Le rapport s'attache ensuite à préciser le man­dat de la Régie et la façon dont elle entend le remplir. On sait que ce mandat concerne l'application des règlements sur l'affichage, l'étiquetage, la francisation des entreprises et l'utilisation du français par les organismes pu­blics et para-publics. Il faut remarquer, à ce propos, que la Régie a élaboré une approche extrêmement pragmatique et fonctionnelle qui augure fort bien de la réussite du programme.

Le public sait moins bien que la Régie a égale­ment pour tâche de rechercher la forme de langage correspondant aux souhaits de la ma­jorité des Franco-Québécois. [...] Dire la nor­me et [prendre] les moyens pour la répandre (p. 66, 67). Cette tâche, vue comme primor­diale, apparait extrêmement ambitieuse et ne manquera pas de susciter de sérieux débats. On peut prévoir que les professeurs de fran­çais seront particulièrement concernés par les décisions de la Régie. Et la Régie ne peut espérer réaliser un large consensus autour de sa position que si elle parvient à se gagner l'autorité morale et la crédibilité qui lui ont fait gravement défaut lors de sa mise en place. (C.V.)
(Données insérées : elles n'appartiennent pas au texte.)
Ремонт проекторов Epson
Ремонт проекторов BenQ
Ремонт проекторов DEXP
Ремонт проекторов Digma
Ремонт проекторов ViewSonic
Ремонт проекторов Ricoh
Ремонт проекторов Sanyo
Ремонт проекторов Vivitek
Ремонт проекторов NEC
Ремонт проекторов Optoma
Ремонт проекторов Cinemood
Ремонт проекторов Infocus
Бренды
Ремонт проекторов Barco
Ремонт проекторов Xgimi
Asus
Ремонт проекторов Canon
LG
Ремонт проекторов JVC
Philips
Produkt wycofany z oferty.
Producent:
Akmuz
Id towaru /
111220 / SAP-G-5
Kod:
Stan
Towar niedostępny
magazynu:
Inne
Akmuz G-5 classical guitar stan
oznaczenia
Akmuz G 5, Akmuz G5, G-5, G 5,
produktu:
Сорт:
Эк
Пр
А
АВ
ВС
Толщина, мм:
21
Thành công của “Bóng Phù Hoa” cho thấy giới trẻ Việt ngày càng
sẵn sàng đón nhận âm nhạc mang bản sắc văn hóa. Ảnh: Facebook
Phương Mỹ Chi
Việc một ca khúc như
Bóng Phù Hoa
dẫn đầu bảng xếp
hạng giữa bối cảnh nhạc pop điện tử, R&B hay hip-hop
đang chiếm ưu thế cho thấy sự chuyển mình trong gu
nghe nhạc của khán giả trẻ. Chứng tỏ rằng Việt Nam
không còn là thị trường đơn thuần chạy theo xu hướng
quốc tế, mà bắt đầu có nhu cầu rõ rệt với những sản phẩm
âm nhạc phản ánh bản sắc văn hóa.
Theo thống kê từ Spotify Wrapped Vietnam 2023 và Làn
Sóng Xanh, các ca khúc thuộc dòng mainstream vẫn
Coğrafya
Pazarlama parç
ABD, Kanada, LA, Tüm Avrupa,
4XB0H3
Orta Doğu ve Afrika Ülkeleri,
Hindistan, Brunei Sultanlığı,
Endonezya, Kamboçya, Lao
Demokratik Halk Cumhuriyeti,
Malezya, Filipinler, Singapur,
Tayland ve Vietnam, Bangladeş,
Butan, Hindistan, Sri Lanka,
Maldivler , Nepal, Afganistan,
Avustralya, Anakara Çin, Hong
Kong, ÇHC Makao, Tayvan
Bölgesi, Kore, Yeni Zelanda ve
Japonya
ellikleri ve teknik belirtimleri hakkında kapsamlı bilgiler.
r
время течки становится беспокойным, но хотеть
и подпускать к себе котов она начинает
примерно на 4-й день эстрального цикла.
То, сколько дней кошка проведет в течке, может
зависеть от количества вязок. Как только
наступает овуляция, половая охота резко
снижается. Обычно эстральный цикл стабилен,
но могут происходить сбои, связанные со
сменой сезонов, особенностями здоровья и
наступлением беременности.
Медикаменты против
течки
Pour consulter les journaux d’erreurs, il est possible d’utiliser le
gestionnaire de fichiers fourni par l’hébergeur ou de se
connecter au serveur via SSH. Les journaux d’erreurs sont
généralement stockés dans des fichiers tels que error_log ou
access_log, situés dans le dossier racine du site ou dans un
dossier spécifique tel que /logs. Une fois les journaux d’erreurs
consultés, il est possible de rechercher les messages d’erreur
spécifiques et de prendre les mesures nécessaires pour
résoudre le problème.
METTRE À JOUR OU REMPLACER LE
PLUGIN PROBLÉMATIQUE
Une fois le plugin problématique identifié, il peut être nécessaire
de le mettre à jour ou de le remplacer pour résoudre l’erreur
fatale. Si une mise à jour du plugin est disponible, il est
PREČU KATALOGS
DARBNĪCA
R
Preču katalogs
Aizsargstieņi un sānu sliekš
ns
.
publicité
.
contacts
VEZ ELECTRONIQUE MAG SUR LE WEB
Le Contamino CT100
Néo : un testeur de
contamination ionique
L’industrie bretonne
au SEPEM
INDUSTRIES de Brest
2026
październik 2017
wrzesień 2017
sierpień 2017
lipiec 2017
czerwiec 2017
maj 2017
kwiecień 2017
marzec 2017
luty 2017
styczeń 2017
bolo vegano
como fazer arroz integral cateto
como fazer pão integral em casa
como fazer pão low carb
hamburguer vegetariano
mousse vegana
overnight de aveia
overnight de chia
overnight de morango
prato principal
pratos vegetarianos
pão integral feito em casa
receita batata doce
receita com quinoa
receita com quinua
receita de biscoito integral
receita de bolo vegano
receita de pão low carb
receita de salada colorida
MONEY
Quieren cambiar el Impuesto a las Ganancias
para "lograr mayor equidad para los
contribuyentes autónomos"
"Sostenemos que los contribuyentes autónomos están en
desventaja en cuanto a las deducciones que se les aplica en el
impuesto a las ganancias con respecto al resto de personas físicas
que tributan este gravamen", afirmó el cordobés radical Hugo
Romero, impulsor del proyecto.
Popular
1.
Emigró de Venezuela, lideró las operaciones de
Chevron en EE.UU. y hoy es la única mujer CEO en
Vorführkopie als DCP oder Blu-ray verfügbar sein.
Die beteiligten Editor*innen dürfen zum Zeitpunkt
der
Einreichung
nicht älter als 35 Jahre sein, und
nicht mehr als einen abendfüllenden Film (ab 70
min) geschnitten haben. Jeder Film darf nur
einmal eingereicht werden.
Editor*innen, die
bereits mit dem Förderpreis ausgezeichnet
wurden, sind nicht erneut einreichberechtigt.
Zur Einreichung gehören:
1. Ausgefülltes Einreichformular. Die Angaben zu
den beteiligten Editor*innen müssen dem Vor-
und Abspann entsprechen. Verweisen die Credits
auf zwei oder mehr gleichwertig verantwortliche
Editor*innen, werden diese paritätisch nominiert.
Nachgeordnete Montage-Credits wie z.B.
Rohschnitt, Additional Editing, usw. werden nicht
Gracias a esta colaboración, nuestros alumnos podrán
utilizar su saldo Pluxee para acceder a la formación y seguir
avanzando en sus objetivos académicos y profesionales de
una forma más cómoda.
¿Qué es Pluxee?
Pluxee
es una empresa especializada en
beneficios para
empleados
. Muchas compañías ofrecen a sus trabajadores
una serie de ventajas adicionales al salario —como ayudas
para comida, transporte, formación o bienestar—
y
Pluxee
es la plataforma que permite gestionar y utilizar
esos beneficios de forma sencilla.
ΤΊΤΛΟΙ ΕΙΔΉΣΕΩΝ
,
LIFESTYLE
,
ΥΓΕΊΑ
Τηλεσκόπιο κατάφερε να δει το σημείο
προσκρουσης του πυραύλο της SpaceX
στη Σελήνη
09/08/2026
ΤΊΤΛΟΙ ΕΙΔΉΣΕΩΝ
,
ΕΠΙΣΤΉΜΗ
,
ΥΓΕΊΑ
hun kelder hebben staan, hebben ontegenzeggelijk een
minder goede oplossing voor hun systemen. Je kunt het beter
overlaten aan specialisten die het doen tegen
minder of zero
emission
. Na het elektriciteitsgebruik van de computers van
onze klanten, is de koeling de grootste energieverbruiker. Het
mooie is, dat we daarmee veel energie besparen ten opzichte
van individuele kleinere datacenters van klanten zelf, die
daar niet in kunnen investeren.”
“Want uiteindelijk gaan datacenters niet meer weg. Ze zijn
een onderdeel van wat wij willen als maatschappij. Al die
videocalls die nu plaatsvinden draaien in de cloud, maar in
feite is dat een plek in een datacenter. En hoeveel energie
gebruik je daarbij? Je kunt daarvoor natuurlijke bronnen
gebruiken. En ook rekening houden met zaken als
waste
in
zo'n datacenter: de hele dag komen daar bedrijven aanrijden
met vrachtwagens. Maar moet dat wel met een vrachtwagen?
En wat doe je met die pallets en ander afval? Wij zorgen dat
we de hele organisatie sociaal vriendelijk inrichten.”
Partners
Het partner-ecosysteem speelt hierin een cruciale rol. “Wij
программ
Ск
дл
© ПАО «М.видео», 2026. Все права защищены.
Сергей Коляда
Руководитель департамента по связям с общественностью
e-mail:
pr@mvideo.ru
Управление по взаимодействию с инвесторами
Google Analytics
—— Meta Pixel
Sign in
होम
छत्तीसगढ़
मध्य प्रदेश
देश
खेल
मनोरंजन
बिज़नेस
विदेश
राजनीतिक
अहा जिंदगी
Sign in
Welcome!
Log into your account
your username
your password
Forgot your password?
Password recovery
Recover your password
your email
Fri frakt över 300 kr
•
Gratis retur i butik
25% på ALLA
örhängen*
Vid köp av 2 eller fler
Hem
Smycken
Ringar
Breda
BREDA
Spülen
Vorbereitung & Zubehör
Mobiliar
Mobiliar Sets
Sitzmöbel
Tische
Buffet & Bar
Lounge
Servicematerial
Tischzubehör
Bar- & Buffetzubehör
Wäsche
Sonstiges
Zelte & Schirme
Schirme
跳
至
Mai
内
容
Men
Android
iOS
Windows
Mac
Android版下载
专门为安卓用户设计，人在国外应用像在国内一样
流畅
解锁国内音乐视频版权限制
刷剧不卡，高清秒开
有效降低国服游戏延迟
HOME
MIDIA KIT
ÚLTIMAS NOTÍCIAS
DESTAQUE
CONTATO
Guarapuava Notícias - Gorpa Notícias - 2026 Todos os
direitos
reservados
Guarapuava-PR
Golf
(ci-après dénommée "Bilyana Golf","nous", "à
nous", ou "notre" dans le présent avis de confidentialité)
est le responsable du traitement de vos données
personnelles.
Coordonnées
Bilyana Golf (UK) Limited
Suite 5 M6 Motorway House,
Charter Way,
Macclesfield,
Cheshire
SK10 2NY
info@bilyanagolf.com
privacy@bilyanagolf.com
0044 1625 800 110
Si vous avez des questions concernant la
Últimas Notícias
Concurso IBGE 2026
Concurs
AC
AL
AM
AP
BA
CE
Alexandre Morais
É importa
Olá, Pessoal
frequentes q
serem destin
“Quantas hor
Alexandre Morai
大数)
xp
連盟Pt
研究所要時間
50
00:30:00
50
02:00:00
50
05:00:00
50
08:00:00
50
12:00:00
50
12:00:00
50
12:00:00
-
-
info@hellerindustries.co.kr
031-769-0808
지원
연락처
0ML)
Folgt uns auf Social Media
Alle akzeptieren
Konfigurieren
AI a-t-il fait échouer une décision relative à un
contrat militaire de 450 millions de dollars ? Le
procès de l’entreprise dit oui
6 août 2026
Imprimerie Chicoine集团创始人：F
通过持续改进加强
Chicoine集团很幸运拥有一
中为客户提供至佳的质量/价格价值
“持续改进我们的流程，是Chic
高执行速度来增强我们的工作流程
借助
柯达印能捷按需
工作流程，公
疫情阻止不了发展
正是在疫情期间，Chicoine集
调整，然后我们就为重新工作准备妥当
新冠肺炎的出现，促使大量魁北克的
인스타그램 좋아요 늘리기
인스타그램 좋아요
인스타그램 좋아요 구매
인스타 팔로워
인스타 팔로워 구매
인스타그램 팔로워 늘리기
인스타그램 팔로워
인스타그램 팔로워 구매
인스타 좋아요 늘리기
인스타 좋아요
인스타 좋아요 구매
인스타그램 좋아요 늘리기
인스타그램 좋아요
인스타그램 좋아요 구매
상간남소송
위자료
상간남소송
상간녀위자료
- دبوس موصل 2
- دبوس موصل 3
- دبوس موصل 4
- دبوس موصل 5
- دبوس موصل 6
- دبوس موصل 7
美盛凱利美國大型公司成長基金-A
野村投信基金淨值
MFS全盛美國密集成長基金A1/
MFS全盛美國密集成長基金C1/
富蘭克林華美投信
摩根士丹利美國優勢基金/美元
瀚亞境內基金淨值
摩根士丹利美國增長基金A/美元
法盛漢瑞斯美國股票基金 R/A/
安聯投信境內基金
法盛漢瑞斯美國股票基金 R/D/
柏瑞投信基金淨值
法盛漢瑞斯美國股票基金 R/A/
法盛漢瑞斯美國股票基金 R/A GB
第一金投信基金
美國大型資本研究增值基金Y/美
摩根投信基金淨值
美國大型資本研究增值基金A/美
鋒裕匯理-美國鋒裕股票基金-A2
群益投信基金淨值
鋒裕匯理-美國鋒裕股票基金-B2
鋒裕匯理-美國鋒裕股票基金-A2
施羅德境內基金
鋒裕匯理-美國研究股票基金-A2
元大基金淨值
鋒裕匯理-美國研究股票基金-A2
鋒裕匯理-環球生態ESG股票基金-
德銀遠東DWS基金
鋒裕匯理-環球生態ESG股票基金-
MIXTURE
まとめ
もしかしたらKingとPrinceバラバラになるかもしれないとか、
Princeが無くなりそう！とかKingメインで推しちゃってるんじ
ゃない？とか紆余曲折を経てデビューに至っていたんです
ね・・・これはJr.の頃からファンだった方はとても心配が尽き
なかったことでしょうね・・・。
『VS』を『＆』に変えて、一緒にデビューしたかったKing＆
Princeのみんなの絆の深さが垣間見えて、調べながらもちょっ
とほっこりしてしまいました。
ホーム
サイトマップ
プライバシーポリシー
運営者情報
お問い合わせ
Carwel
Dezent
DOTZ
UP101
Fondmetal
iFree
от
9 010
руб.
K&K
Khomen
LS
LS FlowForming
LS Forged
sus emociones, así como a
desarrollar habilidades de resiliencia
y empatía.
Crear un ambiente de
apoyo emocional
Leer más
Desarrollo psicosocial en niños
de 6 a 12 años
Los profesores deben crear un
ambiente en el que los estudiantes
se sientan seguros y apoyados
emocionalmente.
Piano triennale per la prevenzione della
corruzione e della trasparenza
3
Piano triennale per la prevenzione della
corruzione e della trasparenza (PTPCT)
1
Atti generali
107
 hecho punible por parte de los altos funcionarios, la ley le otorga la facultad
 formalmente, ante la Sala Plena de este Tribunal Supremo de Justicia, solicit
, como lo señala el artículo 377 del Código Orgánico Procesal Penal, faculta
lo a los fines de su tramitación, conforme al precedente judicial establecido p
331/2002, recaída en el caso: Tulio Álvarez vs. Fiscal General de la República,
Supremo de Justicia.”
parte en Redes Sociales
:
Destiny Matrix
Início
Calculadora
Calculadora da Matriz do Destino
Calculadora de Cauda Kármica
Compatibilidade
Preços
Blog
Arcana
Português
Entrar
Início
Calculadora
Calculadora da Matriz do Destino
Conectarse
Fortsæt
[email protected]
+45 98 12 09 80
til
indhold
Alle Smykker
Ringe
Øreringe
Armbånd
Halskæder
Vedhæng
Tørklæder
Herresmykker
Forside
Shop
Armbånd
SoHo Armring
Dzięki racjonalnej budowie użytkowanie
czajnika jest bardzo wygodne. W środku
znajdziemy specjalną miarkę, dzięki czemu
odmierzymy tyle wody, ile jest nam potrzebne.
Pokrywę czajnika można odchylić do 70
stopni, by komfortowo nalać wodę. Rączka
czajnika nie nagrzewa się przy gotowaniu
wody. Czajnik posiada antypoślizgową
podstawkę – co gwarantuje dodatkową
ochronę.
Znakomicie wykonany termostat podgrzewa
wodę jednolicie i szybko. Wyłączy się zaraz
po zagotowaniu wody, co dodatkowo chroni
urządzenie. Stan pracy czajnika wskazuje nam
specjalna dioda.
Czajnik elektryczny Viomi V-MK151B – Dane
jeu cahiers de théâtre, no 3 Quinze, Montréal, 1976.

L'excellente revue Jeu en est à son troisième numéro et à sa première année d'existence. Cet anniversaire est souligné par les rédacteurs qui ne manquent pas de rappeler à leurs lecteurs les difficultés auxquelles ils doivent faire face et dont les conséquences sont des pirouettes budgétai­res et une oscillation du prix des numéros.

Le sommaire fort copieux de ce troisième numé­ro comprend l'analyse d'un spectacle, Les Olym­piques et après, par Gilbert David, et la deuxiè­me partie d'une enquête de Gérald Sigouin sur l'histoire du théâtre Euh, l'une de ces jeunes troupes dont <• les orientations et les mutations »

sont exemplaires des tendances du théâtre qué­bécois actuel.

À cela s'ajoutent deux entrevues, l'une avec Michel Garneau, et l'autre avec Jean-Pierre Ronfard. Le succès que connait, ces derniers temps, le dramaturge Michel Garneau donne un surcroît d'intérêt à sa théorie de l'écriture sur commande. Quant à Jean-Pierre Ronfard, met­teur en scène notamment des Oranges sont vertes, on aurait aimé connaître davantage son point de vue sur le théâtre de Gauvreau, ou encore sa conception d'un théâtre expérimental au Québec, à côté des expériences de groupes comme le théâtre Euh par exemple.

Des chroniques sur des spectacles ou des comptes rendus de livres sur le théâtre ainsi que des renseignements divers font de ce numéro un ouvrage fort utile.

Ad multos annos à Jeu, à qui nous souhaitons que n'arrive point le sort qu'un des chroniqueurs fait, un peu prématurément, à Nord. (M. L.)

MANUEL

par mille chemins Germaine POULIOT, en coll. avec Monique POULIOT et Suzelle ROBERGE Les Éditions Projet, Montréal, 1976, 255 p.

Voilà plus de dix ans que la littérature québé­coise est sortie du ghetto où elle a longtemps été enfermée, mais les éditeurs de manuels scolai­res ne semblent pas s'en être rendu compte. Par un effet de l'ignorance ou de la routine, les écrivains québécois ne sont guère représentés dans les ouvrages utilisés à l'élémentaire.

Aussi faut-il saluer la nouveauté que constitue la publication de Par mille chemins. Dans ce livre de lecture, les élèves de 4e année pourront dé­couvrir leur réalité à travers de vieilles légendes indiennes ou racontée par Félix Leclerc, Gilles Vigneault, Yves Thériault, Félix-Antoine Sa­vard... L'initiative est très intéressante et devrait retenir l'attention des enfants autant que de leurs professeurs. Il faut noter enfin qu'un matériel d'exploitation très élaboré, publié séparément, accompagne ce recueil. (C.V.)